3/ Answering Question 2: How do we define "data quality" in a way that doesn't depend on human taste, but on what the model itself structurally needs?
If you ask a human to label "good" pre-training text, you get FineWeb-Edu scores, QuRating preferences, or DCLM FastText-based classifiers. These are useful, but they are fundamentally human heuristics dressed up as metrics.
The problem with human-defined quality:
Static filters assume a document's utility is time-invariant. A "high-quality" math document is always high-quality, regardless of whether the model is at step 1,000 or step 500,000. But this is obviously false—what the model needs changes as its parameters evolve.

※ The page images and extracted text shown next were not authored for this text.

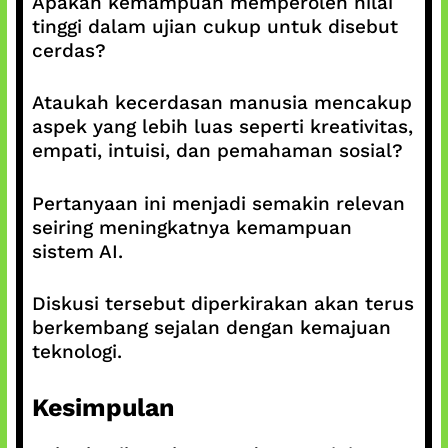
Apakah kemampuan memperoleh nilai
tinggi dalam ujian cukup untuk disebut
cerdas?
Ataukah kecerdasan manusia mencakup
aspek yang lebih luas seperti kreativitas,
empati, intuisi, dan pemahaman sosial?
Pertanyaan ini menjadi semakin relevan
seiring meningkatnya kemampuan
sistem AI.
Diskusi tersebut diperkirakan akan terus
berkembang sejalan dengan kemajuan
teknologi.
Kesimpulan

Worse, human preference is often just taste. We favor Wikipedia prose over Reddit threads, but the model might learn more from a well-structured technical forum post than a generic encyclopedia entry.

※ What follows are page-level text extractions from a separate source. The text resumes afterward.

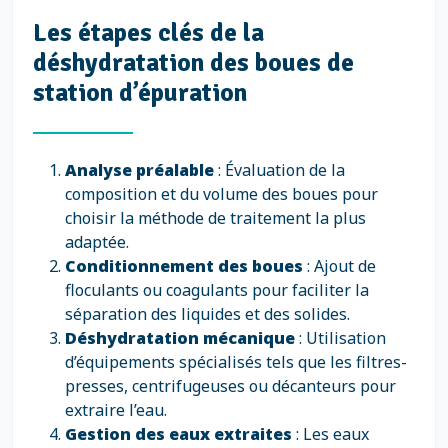
Les étapes clés de la
déshydratation des boues de
station d’épuration
Analyse préalable
: Évaluation de la
composition et du volume des boues pour
choisir la méthode de traitement la plus
adaptée.
Conditionnement des boues
: Ajout de
floculants ou coagulants pour faciliter la
séparation des liquides et des solides.
Déshydratation mécanique
: Utilisation
d’équipements spécialisés tels que les filtres-
presses, centrifugeuses ou décanteurs pour
extraire l’eau.
Gestion des eaux extraites
: Les eaux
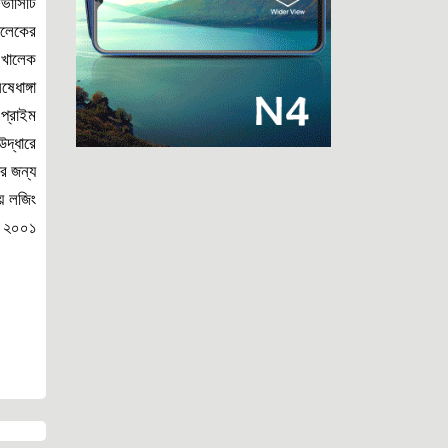
ার্সিটি
জঙ্গি প্রসঙ্গ: সরকারকে বিভ্রান্ত করার কৌশল
খালেকের
নাকি অন্য কিছু?
। খালেক
ট্রাম্পের ওপর হামলা, ইরানের কড়া বার্তা—
েধাঙ্গা
বিশ্ব আবার কি যুদ্ধের দিকে?
প্রাইম
শান্ত ক্যাম্পাস হঠাৎ উত্তপ্ত হয়ে উঠছে
উদ্ধারে
কেন?
ার জন্য
নিত্য পণ্যের পাগলা ঘোড়ায় দিশেহারা মানুষের
বাঁচার উপায় কি?
য় লজিং
প্রধানমন্ত্রীর মধ্যাহ্নভোজে ঢেঁড়স ভাজি,
র ২০০১
ডিমের তরকারি কেন?
পোশাকের রং বদল নয়, দরকার নৈতিকতার
পুনর্গঠন ও মানোন্নয়ন
প্রিয় আক্তার ভাই, ক্ষমা করবেন আমায়
কৃষক কার্ড বিতরণ অনুষ্ঠানের প্রস্তুতি পরিদর্শন
করলেন ফকির মাহবুব আনাম
জাইমা রহমানের প্রতিভা দেশের সেবায় কাজে
লাগান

In OPUS, we define quality as a dynamic, model-dependent utility:
A batch is valuable only if it moves the model's parameters in a direction that improves performance on the proxy distribution under the optimizer's specific geometry.
Formally, we score candidates by the expected one-step loss reduction on the proxy set, measured not in raw gradient space, but in the optimizer-induced update space (AdamW's diagonal preconditioner, Muon's Newton-Schulz orthogonalization).

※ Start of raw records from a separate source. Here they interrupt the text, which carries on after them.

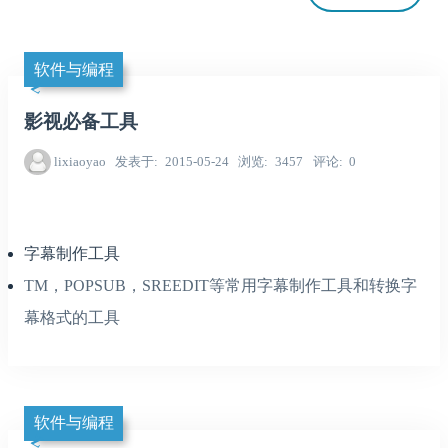
软件与编程
影视必备工具
lixiaoyao
发表于
2015-05-24
浏览
3457
评论
0
字幕制作工具
TM，POPSUB，SREEDIT等常用字幕制作工具和转换字
幕格式的工具
软件与编程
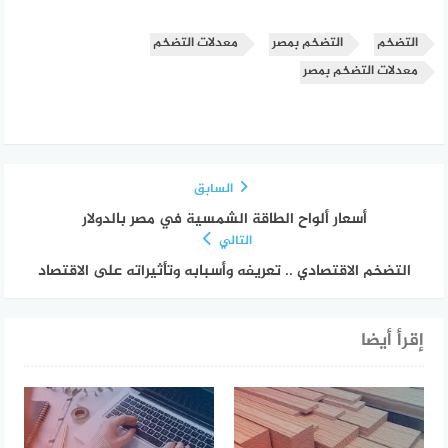
التضخم
التضخم بمصر
معدلات التضخم
معدلات التضخم بمصر
السابق
أسعار ألواح الطاقة الشمسية في مصر بالدولار
التالي
التضخم الاقتصادي .. تعريفه وأسبابه وتأثيراته على الاقتصاد
إقرأ أيضا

This means "quality" is no longer a scalar label on the data. It is a vector inner product between:
- The optimizer's effective update direction for this candidate
- The proxy's desired descent direction
If the optimizer geometry changes (e.g., switching from AdamW to Muon), the quality score changes—even for the exact same data point. The quality is a function of the model × optimizer × data triplet, not the data alone.